→ Task to carry out
Gather every line of the data that contains the string "fains", and copy each one. Match case exactly.

→ Task input

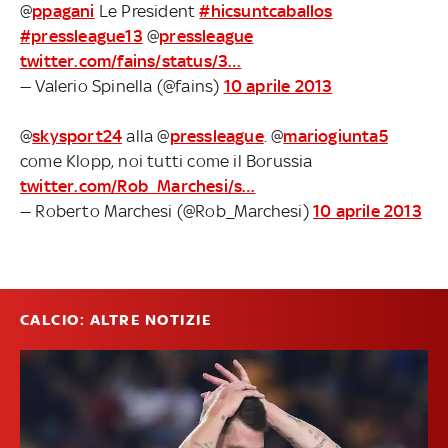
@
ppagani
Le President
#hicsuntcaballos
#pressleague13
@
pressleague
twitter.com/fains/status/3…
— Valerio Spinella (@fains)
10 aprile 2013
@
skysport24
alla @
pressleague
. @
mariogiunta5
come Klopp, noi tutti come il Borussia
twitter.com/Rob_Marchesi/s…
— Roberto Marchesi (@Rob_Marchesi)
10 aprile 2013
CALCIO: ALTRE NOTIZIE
---
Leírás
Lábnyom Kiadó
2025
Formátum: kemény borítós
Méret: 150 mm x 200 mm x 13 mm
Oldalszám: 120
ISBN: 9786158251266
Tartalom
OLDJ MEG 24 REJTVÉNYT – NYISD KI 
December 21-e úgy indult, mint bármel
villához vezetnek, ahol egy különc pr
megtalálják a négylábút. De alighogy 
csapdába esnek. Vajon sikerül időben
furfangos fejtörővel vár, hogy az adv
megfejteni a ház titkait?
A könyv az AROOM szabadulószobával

→ Answer
twitter.com/fains/status/3…
— Valerio Spinella (@fains)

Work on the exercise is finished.